As discussed in Sect. 2.4, exploratory data analysis revealed a fairly simple circulation index (the MHG), based on 500 hPa geopotential heights (GPHs), that correlated well with East African rainfall at seasonal (r = 0.61) and multi-seasonal time-scales (r = 0.74 for 5-years running means). Wet years across eastern Africa are associated with decreased easterly flows aloft, and this pattern corresponds, in turn, to higher 500 hPa GPHs along the equator and lower 500 hPa GPHs across extra topics (see Fig. 9a for boundaries of these regions). This pattern corresponds with the anomaly association associated with MJO activity (Pohl and Camberlin 2006a), but correlates better with east African rainfall throughout the 1948–2009 period than does MJO. Figure 9b plots seasonal MHG, MJO, and long-rains precipitation values. Figure 9c, d shows how vapor transports, zonal wind velocities, and vertical velocities correlate with MHG. High MHG years are associated with decreased convection over the Maritime continent, a weak tropical easterly jet across the Indian Ocean and Africa, increased moisture convergence and convection over eastern Africa, and increased moisture transports from the tropical Atlantic across central Africa. These are generally the same circulation characteristics associated with the MJO amplitude time series, but the MHG more explicitly represents the processes associated with long-rains precipitation.
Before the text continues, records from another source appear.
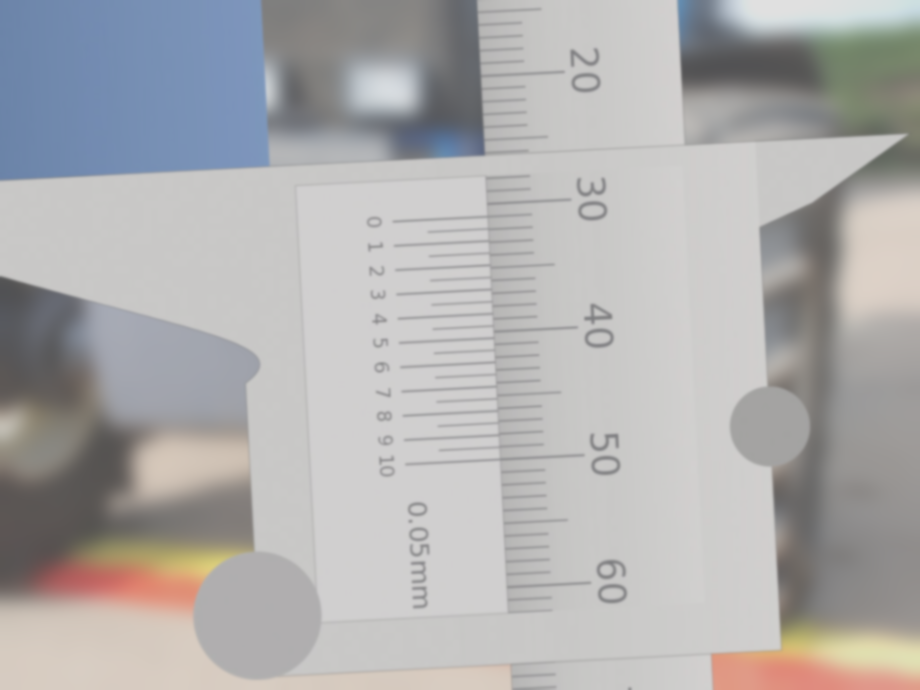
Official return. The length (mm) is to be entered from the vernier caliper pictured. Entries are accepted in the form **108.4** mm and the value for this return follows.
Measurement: **31.0** mm
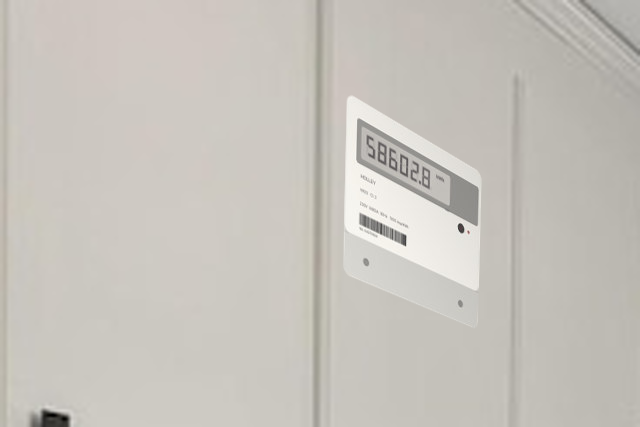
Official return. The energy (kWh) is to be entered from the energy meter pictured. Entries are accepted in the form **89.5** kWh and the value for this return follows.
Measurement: **58602.8** kWh
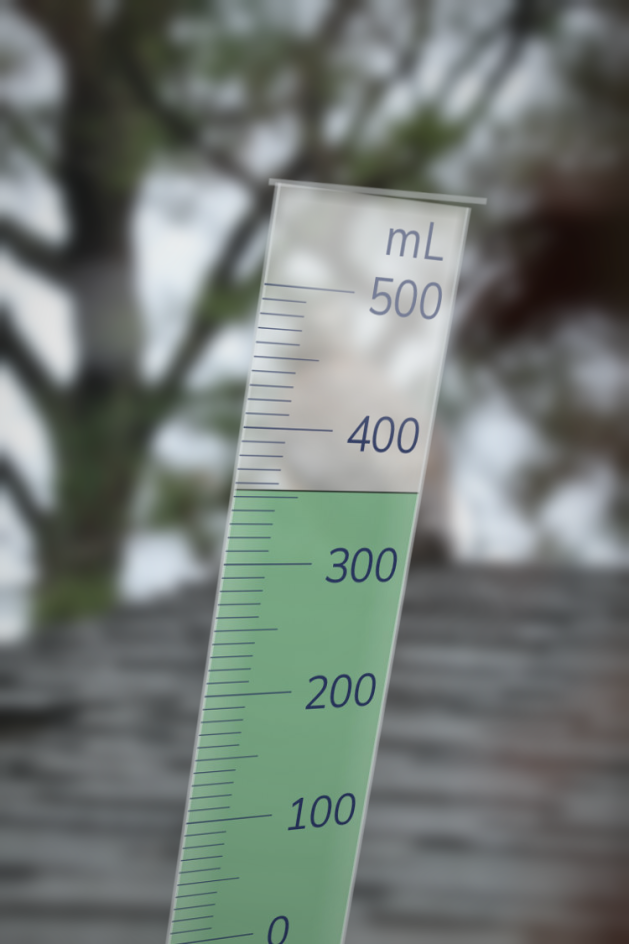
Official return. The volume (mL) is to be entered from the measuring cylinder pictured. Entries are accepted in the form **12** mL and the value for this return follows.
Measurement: **355** mL
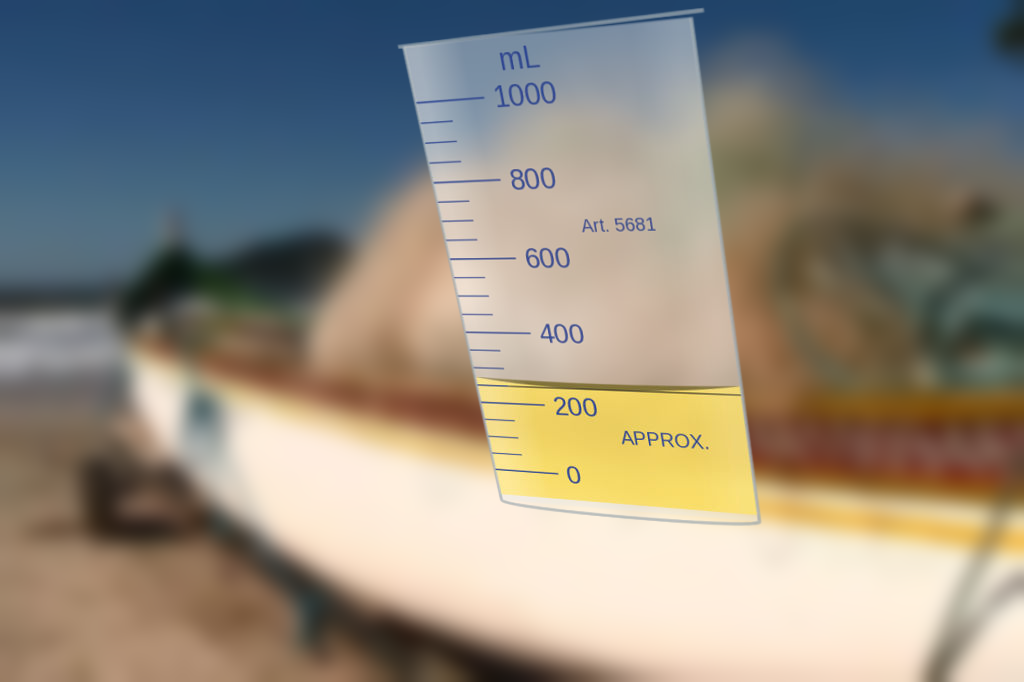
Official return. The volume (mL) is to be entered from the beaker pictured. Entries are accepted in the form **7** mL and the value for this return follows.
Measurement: **250** mL
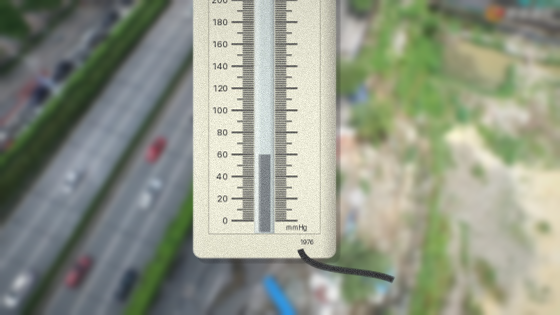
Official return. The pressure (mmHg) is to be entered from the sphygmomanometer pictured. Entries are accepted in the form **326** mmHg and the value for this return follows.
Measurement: **60** mmHg
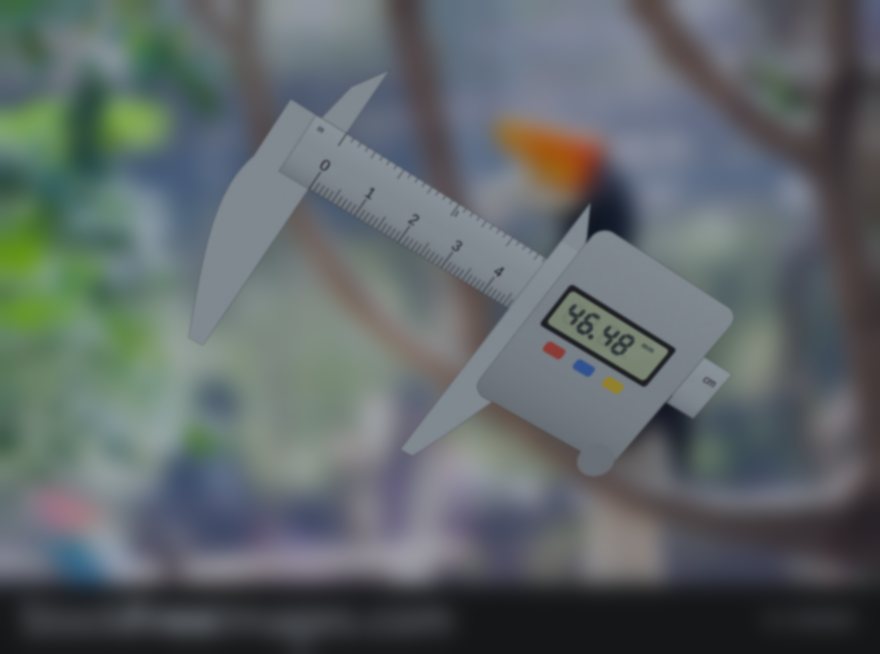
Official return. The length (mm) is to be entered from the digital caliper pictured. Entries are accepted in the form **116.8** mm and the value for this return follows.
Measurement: **46.48** mm
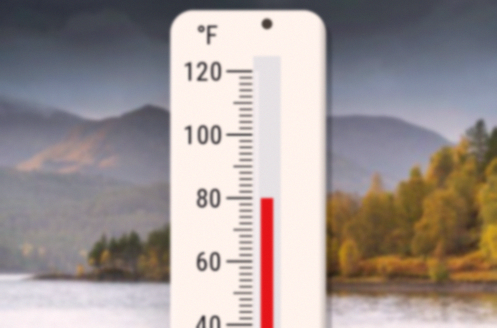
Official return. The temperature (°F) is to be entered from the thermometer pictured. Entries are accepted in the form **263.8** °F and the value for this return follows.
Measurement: **80** °F
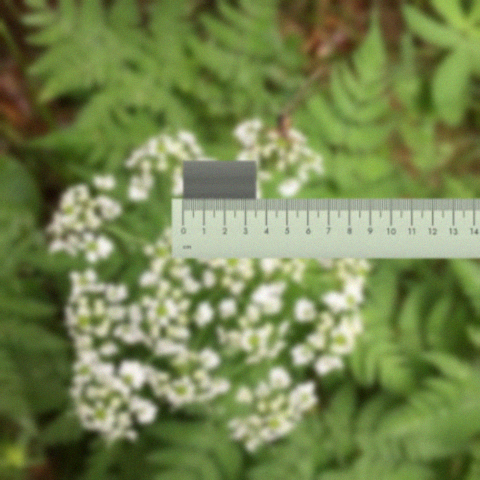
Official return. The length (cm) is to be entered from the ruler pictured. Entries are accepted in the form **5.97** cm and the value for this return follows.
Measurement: **3.5** cm
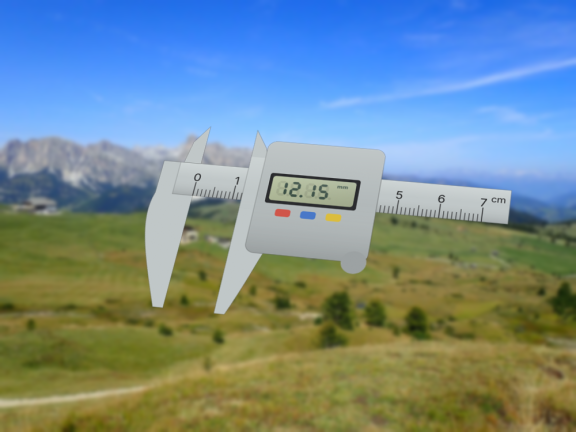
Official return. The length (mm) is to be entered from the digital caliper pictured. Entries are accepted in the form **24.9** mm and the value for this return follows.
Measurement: **12.15** mm
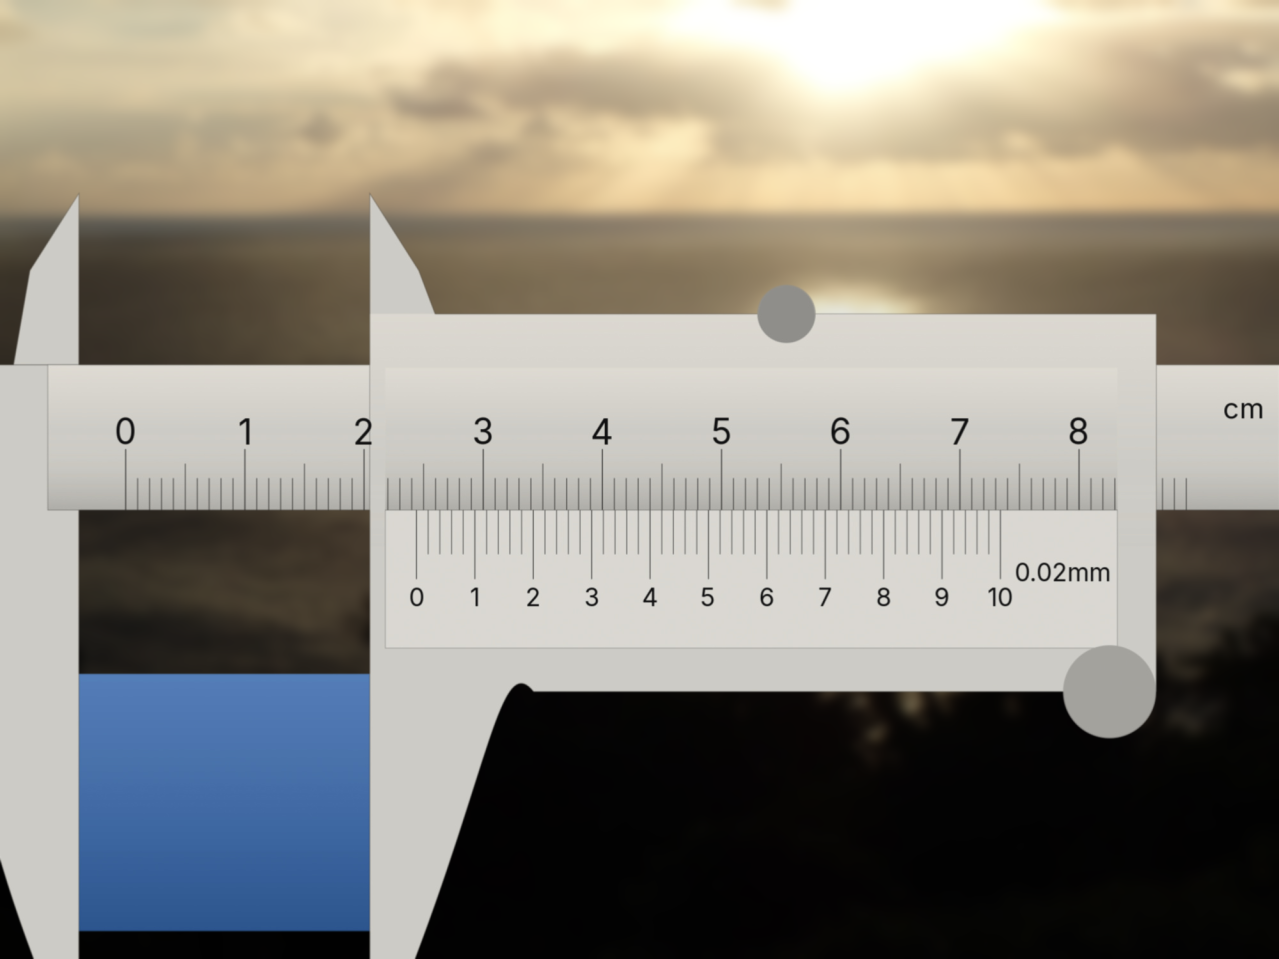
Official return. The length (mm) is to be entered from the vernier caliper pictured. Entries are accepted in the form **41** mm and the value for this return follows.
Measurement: **24.4** mm
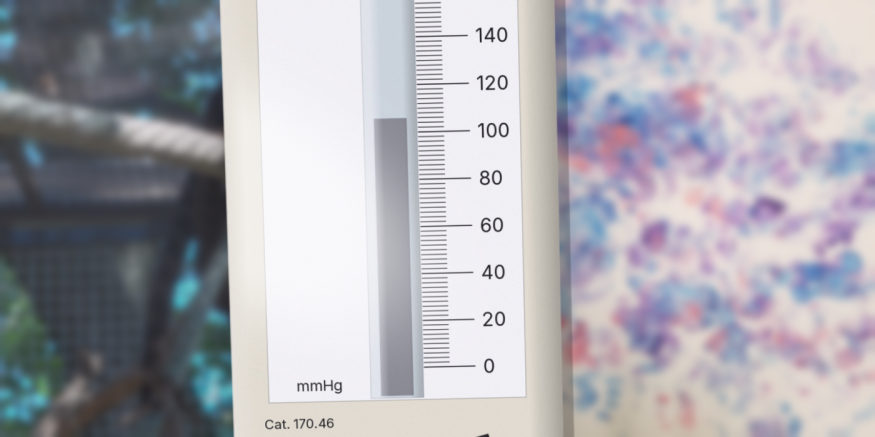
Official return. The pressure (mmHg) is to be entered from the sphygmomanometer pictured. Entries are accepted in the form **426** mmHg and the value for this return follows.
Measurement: **106** mmHg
We evaluated the relative impacts of PC1 and MHG by considering composites of MAMJ precipitation during each of four classes of seasons: (1) Low PC1 High MHG, (2) High PC1 High MHG, (3) Low PC1 Low MHG, (4) High PC1 High MHG (Fig. 10). Composites calculated with GPCC and CHG-CLIM suggest that, which MHG has the primary impact on precipitation throughout the Horn of Africa, increases in PC1 have been associated with a tendency towards decreased precipitation in this region during both low and high MHG seasons. This tendency is only moderate within Kenya’s coastal region (one of the two regions used to calculate the long-rains precipitation record used in this study) and much more pronounced inland.